→ TEXT SEGMENT
::::

Many of the ideas in the book have been implemented in a public domain document management system called mg, which is described in an appendix and is available on the Internet. The authors have tackled a number of practical issues in building such a system, and the book reflects their work. This is very much an ``engineering'' book; there are no theorems or proofs, and the mathematics is limited to simple back-of-the-envelope calculations analyzing the efficiency of some of the algorithms and heuristics proposed here. The authors describe some of the basic methods of compression and indexing, and provide practical examples of their use in real systems. Many of the methods are illustrated with numbers from sample databases, such as the TREC database, a large (2 GB) database with three quarter of a million documents and half a million terms in the index.
The book is essential reading for anyone interested in building or maintaining a large database for text or images. It is also a good introduction to some practical applications of information theory. During a course on information theory, I used material from the book to illustrate how ideas like Huffman coding or arithmetic coding are actually implemented in standard compression algorithms. As good applications inspire good theory, the book could also provide a source of interesting research problems, e.g., formalizing or improving some of the heuristics using information theoretic ideas.
The first chapter introduces the problem of indexing and compressing text. Examples of manual construction of concordances or indexes are use to motivate the need for efficient computer algorithms to do the same. While single books or a few megabytes of documents could be searched using simple intuitive algorithms, these methods would be infeasible for the large databases envisioned in this book. The current explosion in the availability of information necessitates efficient techniques for storing and searching this information. As an example, the authors discuss the notion of a ``memex'', a kind of generalized personal digital assistant envisaged by Vannevar Bush in 1945, which would store all the books, records and communications of an individual. Such a device is quite conceivable with current technology, but its usefulness would depend on efficient storage and search mechanisms, which are the main subject of this book.

::::

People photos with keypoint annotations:
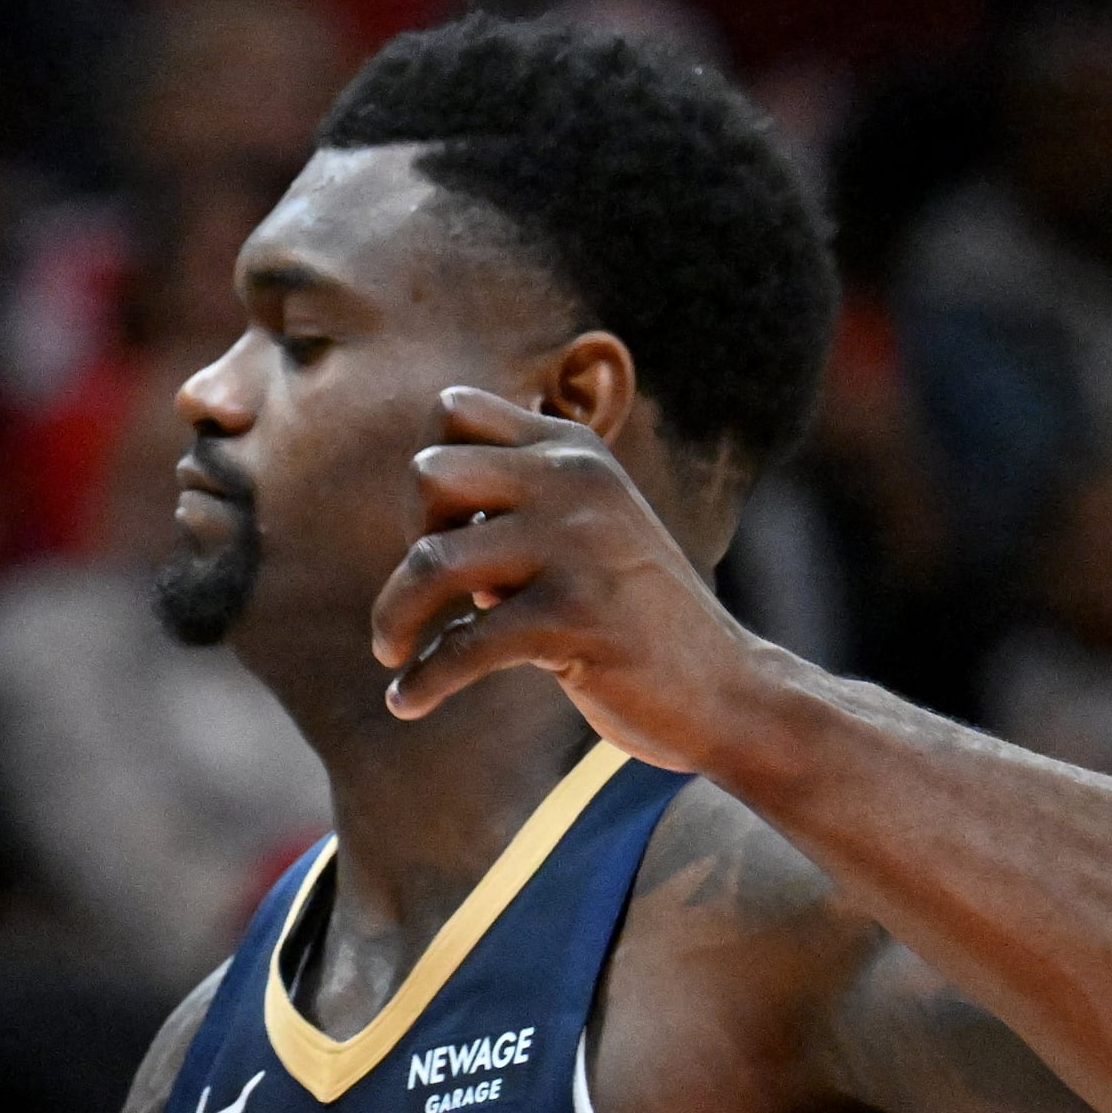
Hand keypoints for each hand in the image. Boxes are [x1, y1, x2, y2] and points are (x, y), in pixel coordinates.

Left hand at [367, 387, 797, 773]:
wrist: (722, 688)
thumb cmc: (629, 615)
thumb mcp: (578, 532)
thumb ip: (513, 505)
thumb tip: (419, 499)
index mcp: (573, 449)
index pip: (452, 409)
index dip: (425, 475)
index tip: (441, 533)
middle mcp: (576, 480)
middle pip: (426, 472)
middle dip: (409, 537)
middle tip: (428, 592)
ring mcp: (578, 545)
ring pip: (430, 559)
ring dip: (392, 616)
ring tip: (389, 651)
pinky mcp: (575, 616)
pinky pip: (461, 646)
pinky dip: (421, 681)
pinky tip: (406, 703)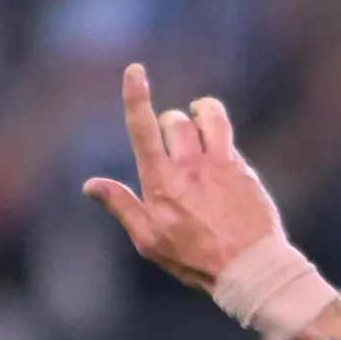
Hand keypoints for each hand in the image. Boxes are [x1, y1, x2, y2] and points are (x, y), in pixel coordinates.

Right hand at [81, 62, 284, 295]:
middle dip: (169, 124)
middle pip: (174, 121)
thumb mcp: (150, 240)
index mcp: (161, 182)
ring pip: (208, 114)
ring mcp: (219, 164)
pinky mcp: (242, 169)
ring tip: (198, 122)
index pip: (143, 128)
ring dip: (199, 112)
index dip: (136, 96)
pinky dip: (217, 135)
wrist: (249, 269)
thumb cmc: (195, 260)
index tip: (135, 70)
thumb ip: (121, 206)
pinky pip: (227, 135)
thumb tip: (91, 185)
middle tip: (171, 141)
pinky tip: (217, 156)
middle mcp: (189, 166)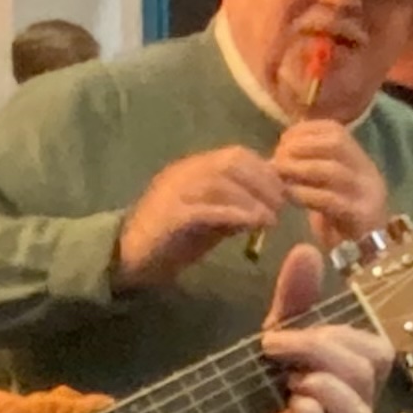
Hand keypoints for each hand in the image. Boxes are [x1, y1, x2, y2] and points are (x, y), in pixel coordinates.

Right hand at [112, 147, 289, 284]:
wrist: (128, 257)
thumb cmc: (173, 238)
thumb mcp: (212, 220)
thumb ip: (236, 208)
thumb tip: (269, 206)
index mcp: (195, 168)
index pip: (237, 155)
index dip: (266, 171)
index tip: (284, 193)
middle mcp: (185, 172)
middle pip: (232, 162)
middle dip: (264, 182)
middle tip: (281, 206)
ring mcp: (175, 191)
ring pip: (220, 181)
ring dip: (252, 199)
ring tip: (271, 219)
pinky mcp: (170, 216)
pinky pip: (205, 208)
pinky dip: (234, 214)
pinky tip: (252, 224)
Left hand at [200, 244, 391, 412]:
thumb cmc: (257, 382)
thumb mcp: (278, 334)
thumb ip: (296, 299)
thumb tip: (308, 249)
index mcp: (353, 375)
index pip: (379, 352)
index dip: (344, 335)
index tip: (292, 328)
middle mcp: (353, 406)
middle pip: (370, 374)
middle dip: (323, 350)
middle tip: (274, 347)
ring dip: (323, 385)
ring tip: (287, 380)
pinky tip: (289, 403)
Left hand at [269, 120, 387, 244]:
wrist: (367, 255)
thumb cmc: (340, 217)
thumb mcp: (329, 184)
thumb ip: (311, 165)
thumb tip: (279, 153)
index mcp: (360, 158)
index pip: (334, 129)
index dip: (304, 131)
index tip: (282, 143)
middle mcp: (368, 171)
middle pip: (336, 142)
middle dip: (300, 147)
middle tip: (277, 160)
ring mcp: (368, 194)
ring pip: (333, 170)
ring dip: (299, 169)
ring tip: (279, 177)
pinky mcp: (361, 217)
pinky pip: (330, 200)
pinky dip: (305, 194)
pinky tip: (289, 197)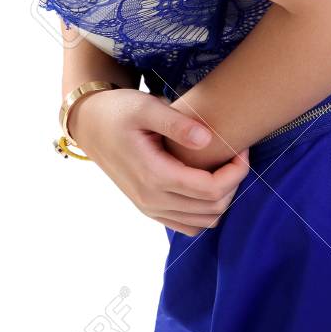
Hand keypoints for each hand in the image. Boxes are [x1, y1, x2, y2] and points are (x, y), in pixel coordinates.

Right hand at [68, 88, 250, 236]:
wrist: (90, 124)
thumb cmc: (118, 110)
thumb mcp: (146, 106)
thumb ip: (177, 123)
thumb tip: (208, 140)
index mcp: (154, 176)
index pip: (212, 189)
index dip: (236, 171)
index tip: (241, 147)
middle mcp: (152, 200)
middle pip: (213, 208)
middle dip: (234, 182)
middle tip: (235, 153)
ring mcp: (150, 208)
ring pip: (204, 222)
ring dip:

::::

→ INSTRUCTIONS
(a) Repeat the book review word for word, beginning at "The book is" and ending after "information theoretic ideas.".
(b) In the book review, who envisaged the "memex", and in what year?

→ ANSWERS TO THE PROBLEMS
(a)
The book is essential reading for anyone interested in building or maintaining a large database for text or images. It is also a good introduction to some practical applications of information theory. During a course on information theory, I used material from the book to illustrate how ideas like Huffman coding or arithmetic coding are actually implemented in standard compression algorithms. As good applications inspire good theory, the book could also provide a source of interesting research problems, e.g., formalizing or improving some of the heuristics using information theoretic ideas.

(b) Vannevar Bush, in 1945.